Conciencia de la continuidad
Contaban
una anécdota de mi padre, que era músico. Se encuentra entre amigos en algún
lugar donde, desde una radio o un fonógrafo, suenan los acordes de una
sinfonía. Los amigos, todos músicos o melómanos, reconocen enseguida la Novena de Beethoven. Preguntan a mi
padre:
–¿Qué es
esa música?
Tras una
larga reflexión, éste dice:
–Parece
Beethoven.
Todos
contienen la risa: ¡mi padre no ha reconocido la Novena sinfonía!
–¿Estás
seguro?
–Sí –dice mi
padre–, un Beethoven tardío.
–¿Cómo
puedes saber que es tardío?
Mi padre
les llama entonces la atención sobre cierta ligadura armónica que Beethoven
jamás habría utilizado en su juventud.
Sin
duda, la anécdota es sólo una maliciosa invención, pero ilustra bien lo que es
la conciencia de la continuidad histórica, uno de los signos por los que se
distingue al hombre que pertenece a la civilización que es (o era) la nuestra.

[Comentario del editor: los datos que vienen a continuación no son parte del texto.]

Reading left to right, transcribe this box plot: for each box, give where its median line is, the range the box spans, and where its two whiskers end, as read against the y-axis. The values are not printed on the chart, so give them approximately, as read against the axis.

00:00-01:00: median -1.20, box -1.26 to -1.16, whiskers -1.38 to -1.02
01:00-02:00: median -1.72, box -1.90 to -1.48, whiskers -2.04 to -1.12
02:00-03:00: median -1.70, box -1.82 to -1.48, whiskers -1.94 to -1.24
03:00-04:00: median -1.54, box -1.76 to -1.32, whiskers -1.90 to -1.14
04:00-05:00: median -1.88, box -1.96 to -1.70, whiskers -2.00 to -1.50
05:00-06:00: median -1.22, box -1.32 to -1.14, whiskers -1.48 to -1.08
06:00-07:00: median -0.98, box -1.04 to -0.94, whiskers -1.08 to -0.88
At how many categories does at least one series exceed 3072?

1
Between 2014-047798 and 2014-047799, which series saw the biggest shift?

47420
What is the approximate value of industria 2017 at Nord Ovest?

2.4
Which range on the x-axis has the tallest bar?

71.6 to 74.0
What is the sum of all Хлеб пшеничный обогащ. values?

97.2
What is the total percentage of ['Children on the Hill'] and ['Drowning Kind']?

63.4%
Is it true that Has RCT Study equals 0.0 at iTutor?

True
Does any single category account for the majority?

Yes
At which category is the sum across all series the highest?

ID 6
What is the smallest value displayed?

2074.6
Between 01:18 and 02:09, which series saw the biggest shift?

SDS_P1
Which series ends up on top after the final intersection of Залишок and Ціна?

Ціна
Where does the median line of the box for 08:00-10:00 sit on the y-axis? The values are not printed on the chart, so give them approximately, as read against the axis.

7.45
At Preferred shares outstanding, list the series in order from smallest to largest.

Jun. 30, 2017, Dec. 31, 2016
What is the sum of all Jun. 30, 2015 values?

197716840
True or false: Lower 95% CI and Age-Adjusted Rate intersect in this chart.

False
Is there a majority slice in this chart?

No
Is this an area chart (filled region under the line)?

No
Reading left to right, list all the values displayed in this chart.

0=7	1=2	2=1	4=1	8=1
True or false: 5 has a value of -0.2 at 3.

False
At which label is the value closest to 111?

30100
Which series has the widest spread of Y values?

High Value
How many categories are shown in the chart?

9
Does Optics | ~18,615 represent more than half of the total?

Para nosotros, todo adquiría el cariz de una historia, nos parecía una sucesión
más o menos lógica de acontecimientos, actitudes, obras. En tiempos de mi
primera juventud conocía, de un modo natural, sin esforzarme, la cronología
exacta de las obras de mis autores predilectos. Imposible pensar que
Apollinaire hubiera escrito Alcoholes
después de Caligramas, ya que, en ese
caso, habría sido otro poeta, ¡su obra tendría otro sentido! Me gusta cada uno
de los cuadros de Picasso por sí mismo, pero también toda la obra de Picasso
concebida como un largo camino del que conozco a la perfección cada uno de los
periodos. Las célebres preguntas metafísicas, ¿de dónde venimos? y ¿adónde
vamos?, tienen en el arte un sentido concreto y claro, y no carecen de
respuestas.
Historia y valor
Imaginemos
a un compositor contemporáneo que hubiera escrito una sonata que, por su forma,
sus armonías, sus melodías, se pareciera a las de Beethoven. Imaginemos incluso
que esta sonata haya sido tan magistralmente compuesta que, si hubiera sido
realmente de Beethoven, habría figurado entre sus obras maestras. Sin embargo,
por magnífica que fuera, al firmarla un compositor contemporáneo, daría risa.
Como mucho, se le felicitaría por ser un virtuoso del pastiche.
¡Cómo!
¿Sentimos un placer estético al escuchar una sonata de Beethoven y no lo
sentimos con otra del mismo estilo y con el mismo encanto si la firma un
contemporáneo nuestro? ¿Acaso no es el colmo de la hipocresía? La sensación de
belleza ¿es, pues, cerebral, está condicionada por el conocimiento de una
fecha?, ¿no es espontánea, dictada por nuestra sensibilidad?
¡Qué
remedio! La conciencia histórica es hasta tal punto inherente a nuestra
percepción del arte que sentiríamos
espontáneamente (o sea, sin hipocresía alguna) este anacronismo (una obra
de Beethoven fechada hoy) como ridículo, falso, incongruente, incluso
monstruoso. Nuestra conciencia de la continuidad es tan fuerte que interviene
en la percepción de toda obra de arte.
Jan
Mukarovsky, el fundador de la estética estructuralista, escribió en Praga en
1932: «Sólo suponiendo un valor estético objetivo, la evolución histórica del
arte adquiere sentido». Dicho de otra manera: si el valor estético no
existiera, la historia del arte no sería más que un inmenso depósito de obras
cuya sucesión cronológica carecería de sentido. Y a la inversa: sólo se percibe
el valor estético en el contexto de la evolución histórica de un arte.
Pero ¿de qué valor estético objetivo puede hablarse si cada nación, cada periodo histórico, cada grupo social, tiene sus propios gustos? Desde el punto de vista sociológico, la historia de un arte no tiene sentido por sí misma, forma parte de la historia de una sociedad, del mismo modo que la ropa, los ritos funerarios y nupciales, los deportes o las fiestas. Más o menos así es como trata la novela el artículo que le dedica la Enciclopedia de Diderot y D'Alembert (1751-1772). El autor de ese texto, el señor de Jaucourt, dice de la novela que tiene una gran difusión («casi todo el mundo lee novelas»), una influencia moral (a veces útil, a veces nociva), pero que carece de valor específico por sí misma; de hecho, no menciona a casi ningún novelista que admiremos hoy: ni a Rabelais ni a Cervantes ni a Quevedo ni a Grimmelshausen ni a Defoe ni a Swift ni a Smollett ni a Lesage ni al abate Prévost; para el señor de Jaucourt la novela no representa ni un arte ni una historia autónomos.